» **GIVEN PROBLEM 1**
From the wrestling commentary, repeat the passage starting with "So yeah, this" and going on through "fantasy booking again.".
» **GIVEN PROBLEM 2**
In the wrestling commentary, whom does Cesaro still hang around with outside of matches?

» **PASSAGE GIVEN**
○ ○ ○ ○ ○

Oh, and I’m still confused by this Cesaro thing. He wrestles like a face — he does all his flashy moves and gives the fans the swing, but outside of matches he’s still hanging around with Heyman and is, frankly, kind of a smug prick. Also, was I supposed to cheer for Zeb Colter during this segment? He got all the WHARS YOUR BALLS and WATCH YOUR WALLET AROUND THIS GUY lines they usually give good guys. Please, just make one of the talented men involved in this feud a non-butthole. Thanks.Subscribe to UPROXX
Best: Not Ideal, But I Can Deal
I dunno, I’ve sort of been fantasy booking a Real Americans break-up in my head for a while now. In my ideal world Cesaro is a superpowered Swiss mega face and being upstaged lights a fire under Jack Swagger transforming him into the bloodthirsty bone crusher he always should have been. In reality Cesaro has gone for this weird face turn fake out, and Swagger is his usual good, but only a quarter as good as he could be, self.
So yeah, this wasn’t the beautiful Real Americans blowoff match I envisioned, but it was still pretty damn good. I’m never going to complain about a match that contains two Cesaro M. Bison spinning uppercuts (including one from the top rope). Also, man, if Swagger continues slapping on the ankle lock in awesome, unexpected ways, maybe he’ll actually get to win with the move someday! Whoops, lapsed into fantasy booking again.

○ ○ ○ ○ ○

» **DATASET RECORDS**
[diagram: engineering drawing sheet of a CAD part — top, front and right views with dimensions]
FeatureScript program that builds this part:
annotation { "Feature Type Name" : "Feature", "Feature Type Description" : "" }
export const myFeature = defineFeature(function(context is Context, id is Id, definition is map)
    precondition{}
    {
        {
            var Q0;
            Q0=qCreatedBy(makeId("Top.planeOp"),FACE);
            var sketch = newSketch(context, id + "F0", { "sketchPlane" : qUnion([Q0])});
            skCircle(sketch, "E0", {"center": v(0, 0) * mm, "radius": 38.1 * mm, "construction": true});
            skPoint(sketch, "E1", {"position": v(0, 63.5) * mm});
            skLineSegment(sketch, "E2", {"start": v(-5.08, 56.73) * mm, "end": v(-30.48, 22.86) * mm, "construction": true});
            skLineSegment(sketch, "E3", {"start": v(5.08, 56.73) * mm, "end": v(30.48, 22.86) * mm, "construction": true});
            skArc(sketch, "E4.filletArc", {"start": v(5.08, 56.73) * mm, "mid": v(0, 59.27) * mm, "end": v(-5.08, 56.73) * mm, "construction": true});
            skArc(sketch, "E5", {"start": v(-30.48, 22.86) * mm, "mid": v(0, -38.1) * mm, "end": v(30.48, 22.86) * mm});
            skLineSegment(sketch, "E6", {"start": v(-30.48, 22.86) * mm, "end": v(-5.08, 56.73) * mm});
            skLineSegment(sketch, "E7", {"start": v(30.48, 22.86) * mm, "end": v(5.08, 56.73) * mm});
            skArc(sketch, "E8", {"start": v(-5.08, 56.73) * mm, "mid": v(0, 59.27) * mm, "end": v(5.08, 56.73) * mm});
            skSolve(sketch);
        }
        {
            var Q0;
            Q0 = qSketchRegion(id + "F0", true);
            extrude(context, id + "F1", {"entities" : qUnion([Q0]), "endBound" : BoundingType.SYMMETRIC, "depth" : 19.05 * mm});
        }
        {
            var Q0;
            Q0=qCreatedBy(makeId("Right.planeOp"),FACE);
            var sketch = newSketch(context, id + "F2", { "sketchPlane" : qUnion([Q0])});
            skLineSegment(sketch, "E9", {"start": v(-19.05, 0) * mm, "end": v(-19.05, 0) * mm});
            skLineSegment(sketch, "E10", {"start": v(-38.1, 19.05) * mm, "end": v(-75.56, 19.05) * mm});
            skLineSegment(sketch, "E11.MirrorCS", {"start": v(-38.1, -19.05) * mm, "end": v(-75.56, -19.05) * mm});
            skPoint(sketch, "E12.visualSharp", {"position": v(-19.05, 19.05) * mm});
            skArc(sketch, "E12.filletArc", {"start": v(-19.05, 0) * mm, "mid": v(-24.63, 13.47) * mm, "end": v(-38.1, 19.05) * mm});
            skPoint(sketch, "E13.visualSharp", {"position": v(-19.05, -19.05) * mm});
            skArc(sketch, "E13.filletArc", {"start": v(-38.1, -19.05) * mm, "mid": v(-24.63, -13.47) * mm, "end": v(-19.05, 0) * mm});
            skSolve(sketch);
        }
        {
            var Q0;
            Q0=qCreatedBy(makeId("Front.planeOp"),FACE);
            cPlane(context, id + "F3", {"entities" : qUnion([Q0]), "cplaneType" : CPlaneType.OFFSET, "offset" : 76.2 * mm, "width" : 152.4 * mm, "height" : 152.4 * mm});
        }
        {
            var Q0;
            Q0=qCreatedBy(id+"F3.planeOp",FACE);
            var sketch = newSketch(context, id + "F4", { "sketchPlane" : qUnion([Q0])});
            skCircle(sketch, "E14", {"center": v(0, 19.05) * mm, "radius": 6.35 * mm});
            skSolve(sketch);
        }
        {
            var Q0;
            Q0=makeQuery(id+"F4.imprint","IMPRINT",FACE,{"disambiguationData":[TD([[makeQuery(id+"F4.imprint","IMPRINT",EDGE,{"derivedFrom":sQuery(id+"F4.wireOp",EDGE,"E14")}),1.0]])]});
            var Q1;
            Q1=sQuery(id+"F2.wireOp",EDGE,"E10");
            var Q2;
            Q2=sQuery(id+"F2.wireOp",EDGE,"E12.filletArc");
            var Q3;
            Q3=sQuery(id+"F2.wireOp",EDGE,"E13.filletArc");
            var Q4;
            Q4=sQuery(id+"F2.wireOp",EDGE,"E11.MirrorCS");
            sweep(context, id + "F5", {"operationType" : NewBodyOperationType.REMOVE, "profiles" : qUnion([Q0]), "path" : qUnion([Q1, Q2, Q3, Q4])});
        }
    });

○ ○ ○ ○ ○

» **CORRECT RESULT 1**
So yeah, this wasn’t the beautiful Real Americans blowoff match I envisioned, but it was still pretty damn good. I’m never going to complain about a match that contains two Cesaro M. Bison spinning uppercuts (including one from the top rope). Also, man, if Swagger continues slapping on the ankle lock in awesome, unexpected ways, maybe he’ll actually get to win with the move someday! Whoops, lapsed into fantasy booking again.

» **CORRECT RESULT 2**
Heyman.